* Seçilen Metin *
■ ■ ■
Postmodern darbenin izleri hafızalardan silinmedi

Postmodern darbenin izleri hafızalardan silinmedi
Türkiye tarihine "postmodern darbe" olarak geçen ve dönemin generalleri tarafından "bin yıl süreceği" iddia edilen 28 Şubat süreci, bin yıl sürmedi ancak o dönemde yaşanan mağduriyetlerin etkisi, 21 yıl geçmesine karşın hafızalardan silinmedi.

Postmodern darbenin izleri hafızalardan silinmedi

ANKARA - AYNUR EKİZ

Türkiye tarihine "postmodern darbe" olarak geçen ve dönemin generalleri tarafından "bin yıl süreceği" iddia edilen 28 Şubat süreci, bin yıl sürmedi ancak o dönemde yaşanan mağduriyetlerin etkisi, 21 yıl geçmesine karşın hafızalardan silinmedi.

28 Şubat postmodern darbesiyle irticanın hedef alındığı iddia edilerek seçilmiş bir hükümet yıkıldı, bu darbenin ardından alınan Milli Güvenlik Kurulu (MGK) kararları başta kamu, ekonomi ve eğitim alanlarında olmak üzere pek çok insanın mağduriyetine neden oldu.

28 Şubat 1997'de Cumhurbaşkanı Süleyman Demirel başkanlığında toplanan ve 8 saat 45 dakika süren MGK'da alınan kararlarla başlayan 28 Şubat süreci, ülkede binlerce kişiyi etkileyen çizgide ilerledi.
■ ■ ■
* Yazılı Görev A *
28 Şubat süreciyle ilgili metne göre, darbenin ardından pek çok insanın mağduriyete uğramasının nedeni nedir? Bir ile üç cümle arasında açıklayın.

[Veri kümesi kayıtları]
■ ■ ■
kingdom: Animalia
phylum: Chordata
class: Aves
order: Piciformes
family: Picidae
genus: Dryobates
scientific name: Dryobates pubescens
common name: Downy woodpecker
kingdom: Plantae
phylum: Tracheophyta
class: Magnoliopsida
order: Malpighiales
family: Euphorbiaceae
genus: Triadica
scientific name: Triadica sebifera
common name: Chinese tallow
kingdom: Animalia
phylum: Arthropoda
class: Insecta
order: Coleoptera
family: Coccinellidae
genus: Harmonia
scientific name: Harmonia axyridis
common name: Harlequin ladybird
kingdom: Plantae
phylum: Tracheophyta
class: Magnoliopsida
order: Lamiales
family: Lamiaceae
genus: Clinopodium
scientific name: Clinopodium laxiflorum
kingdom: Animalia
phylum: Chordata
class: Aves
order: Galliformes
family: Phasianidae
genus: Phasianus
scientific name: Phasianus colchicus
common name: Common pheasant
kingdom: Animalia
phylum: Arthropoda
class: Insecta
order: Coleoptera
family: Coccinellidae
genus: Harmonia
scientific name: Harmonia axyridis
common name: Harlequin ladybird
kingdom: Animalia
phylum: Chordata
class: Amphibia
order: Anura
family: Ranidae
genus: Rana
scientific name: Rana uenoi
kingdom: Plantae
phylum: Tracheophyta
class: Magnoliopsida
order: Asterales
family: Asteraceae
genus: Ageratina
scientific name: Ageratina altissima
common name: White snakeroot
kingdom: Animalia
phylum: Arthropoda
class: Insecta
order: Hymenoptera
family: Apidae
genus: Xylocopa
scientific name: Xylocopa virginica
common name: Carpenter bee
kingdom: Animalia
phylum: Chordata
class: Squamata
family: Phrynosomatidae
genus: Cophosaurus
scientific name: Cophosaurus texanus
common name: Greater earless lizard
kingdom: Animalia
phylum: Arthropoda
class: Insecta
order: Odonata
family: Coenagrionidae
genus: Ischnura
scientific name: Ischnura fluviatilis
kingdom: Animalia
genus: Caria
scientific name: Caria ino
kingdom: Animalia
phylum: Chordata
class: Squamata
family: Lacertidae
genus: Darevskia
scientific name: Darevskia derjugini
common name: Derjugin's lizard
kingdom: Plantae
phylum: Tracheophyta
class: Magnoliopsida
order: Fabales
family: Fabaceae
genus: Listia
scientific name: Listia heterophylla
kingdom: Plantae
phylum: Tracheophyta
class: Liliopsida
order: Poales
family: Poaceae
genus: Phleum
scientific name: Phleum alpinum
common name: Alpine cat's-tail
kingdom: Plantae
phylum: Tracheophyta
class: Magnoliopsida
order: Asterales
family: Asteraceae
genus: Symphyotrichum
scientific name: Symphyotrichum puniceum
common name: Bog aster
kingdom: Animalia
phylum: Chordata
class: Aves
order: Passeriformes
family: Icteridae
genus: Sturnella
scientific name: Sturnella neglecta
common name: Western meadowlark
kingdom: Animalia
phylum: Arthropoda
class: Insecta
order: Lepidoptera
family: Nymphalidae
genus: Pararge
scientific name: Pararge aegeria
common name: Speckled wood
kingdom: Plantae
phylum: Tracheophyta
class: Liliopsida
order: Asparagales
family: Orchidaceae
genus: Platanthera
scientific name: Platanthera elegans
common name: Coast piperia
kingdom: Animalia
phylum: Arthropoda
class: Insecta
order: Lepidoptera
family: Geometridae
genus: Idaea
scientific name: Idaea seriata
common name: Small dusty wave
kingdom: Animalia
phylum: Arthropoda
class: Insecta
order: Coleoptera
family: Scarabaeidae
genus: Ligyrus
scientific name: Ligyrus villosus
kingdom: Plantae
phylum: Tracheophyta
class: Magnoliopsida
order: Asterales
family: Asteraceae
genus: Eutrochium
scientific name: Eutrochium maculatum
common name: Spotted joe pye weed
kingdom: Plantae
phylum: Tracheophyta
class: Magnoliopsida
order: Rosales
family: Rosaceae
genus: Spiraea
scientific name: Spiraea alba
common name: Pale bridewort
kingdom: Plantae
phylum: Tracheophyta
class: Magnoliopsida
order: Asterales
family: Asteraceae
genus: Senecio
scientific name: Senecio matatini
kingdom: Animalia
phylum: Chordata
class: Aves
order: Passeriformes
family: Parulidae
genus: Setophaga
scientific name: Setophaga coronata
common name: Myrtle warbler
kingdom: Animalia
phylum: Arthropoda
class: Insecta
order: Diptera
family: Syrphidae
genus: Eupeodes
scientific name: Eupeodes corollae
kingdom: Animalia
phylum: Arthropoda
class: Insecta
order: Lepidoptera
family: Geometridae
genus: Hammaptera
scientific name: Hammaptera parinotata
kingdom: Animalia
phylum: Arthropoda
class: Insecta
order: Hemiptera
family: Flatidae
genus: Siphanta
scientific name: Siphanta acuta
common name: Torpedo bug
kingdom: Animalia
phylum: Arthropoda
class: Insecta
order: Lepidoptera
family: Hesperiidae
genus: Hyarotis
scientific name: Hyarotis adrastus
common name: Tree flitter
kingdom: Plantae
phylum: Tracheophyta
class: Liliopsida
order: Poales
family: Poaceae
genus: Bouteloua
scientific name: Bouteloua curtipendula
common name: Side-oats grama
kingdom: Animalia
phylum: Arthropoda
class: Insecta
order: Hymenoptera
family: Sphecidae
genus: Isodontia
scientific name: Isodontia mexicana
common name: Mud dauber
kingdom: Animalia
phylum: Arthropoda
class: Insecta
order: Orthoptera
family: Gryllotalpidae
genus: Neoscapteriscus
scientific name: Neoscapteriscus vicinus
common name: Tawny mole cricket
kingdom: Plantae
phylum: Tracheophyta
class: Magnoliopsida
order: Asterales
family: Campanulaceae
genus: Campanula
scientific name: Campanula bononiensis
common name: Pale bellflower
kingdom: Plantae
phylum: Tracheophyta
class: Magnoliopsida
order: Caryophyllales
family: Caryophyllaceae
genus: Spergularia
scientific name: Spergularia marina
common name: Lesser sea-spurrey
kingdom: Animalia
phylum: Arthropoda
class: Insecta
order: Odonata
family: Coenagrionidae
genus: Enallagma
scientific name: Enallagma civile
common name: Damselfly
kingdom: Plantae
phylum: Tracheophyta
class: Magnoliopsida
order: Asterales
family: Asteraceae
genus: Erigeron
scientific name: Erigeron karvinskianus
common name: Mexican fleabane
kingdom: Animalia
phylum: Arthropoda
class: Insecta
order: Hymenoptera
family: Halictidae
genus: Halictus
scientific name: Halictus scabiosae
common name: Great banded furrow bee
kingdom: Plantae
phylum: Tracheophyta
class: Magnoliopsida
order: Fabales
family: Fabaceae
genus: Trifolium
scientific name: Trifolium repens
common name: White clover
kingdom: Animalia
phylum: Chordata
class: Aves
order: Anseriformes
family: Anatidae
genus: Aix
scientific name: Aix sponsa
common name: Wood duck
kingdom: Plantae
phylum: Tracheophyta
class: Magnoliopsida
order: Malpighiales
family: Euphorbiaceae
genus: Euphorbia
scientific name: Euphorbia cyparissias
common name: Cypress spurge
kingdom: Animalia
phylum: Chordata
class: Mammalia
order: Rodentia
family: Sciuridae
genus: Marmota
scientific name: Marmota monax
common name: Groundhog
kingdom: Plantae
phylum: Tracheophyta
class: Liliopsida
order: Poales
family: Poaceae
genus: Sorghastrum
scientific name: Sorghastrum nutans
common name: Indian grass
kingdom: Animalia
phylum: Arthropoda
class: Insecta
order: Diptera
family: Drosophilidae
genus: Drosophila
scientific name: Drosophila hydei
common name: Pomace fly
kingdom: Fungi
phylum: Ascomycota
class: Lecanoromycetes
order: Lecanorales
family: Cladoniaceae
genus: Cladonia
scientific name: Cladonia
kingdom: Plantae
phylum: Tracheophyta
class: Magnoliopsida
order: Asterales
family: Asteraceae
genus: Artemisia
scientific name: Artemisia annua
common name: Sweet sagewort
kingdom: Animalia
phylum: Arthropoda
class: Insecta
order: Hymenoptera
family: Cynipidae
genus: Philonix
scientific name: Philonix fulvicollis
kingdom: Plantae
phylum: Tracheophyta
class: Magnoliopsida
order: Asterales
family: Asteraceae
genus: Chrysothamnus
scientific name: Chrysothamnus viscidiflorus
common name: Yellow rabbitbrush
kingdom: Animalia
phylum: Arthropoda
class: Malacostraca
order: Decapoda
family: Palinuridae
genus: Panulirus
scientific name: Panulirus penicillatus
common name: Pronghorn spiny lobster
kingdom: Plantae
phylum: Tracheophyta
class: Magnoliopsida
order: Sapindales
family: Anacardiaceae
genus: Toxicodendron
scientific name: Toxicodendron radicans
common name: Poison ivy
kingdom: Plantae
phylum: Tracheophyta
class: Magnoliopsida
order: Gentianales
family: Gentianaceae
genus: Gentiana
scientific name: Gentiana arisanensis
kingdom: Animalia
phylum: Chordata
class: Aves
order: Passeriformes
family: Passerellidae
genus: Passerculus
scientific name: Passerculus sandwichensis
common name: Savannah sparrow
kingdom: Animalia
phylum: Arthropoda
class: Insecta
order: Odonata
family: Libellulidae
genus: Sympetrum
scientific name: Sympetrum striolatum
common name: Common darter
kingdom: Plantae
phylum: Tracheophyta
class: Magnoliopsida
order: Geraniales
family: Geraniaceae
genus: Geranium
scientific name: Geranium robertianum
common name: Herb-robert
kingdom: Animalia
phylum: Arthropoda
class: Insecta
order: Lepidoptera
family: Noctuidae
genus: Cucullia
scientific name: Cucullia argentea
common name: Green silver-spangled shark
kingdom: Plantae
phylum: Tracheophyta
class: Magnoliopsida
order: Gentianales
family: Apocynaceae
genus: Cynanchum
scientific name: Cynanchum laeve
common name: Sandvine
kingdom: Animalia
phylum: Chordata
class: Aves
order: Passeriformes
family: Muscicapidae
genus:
■ ■ ■
* Yazılı Görev B *
Kayıtlarda "common name: Bog aster" ifadesinin geçtiği satırdan "genus: Pararge" ifadesinin geçtiği satıra kadar olan satırları, iki uçtaki satırlar da dahil olmak üzere, hiçbir değişiklik yapmadan yazdırın.

* Yazılı Yanıt A *
Metne göre darbenin ardından alınan Milli Güvenlik Kurulu (MGK) kararları pek çok insanın mağduriyetine neden oldu. Bu mağduriyet başta kamu, ekonomi ve eğitim alanlarında yaşandı.

* Yazılı Yanıt B *
common name: Bog aster
kingdom: Animalia
phylum: Chordata
class: Aves
order: Passeriformes
family: Icteridae
genus: Sturnella
scientific name: Sturnella neglecta
common name: Western meadowlark
kingdom: Animalia
phylum: Arthropoda
class: Insecta
order: Lepidoptera
family: Nymphalidae
genus: Pararge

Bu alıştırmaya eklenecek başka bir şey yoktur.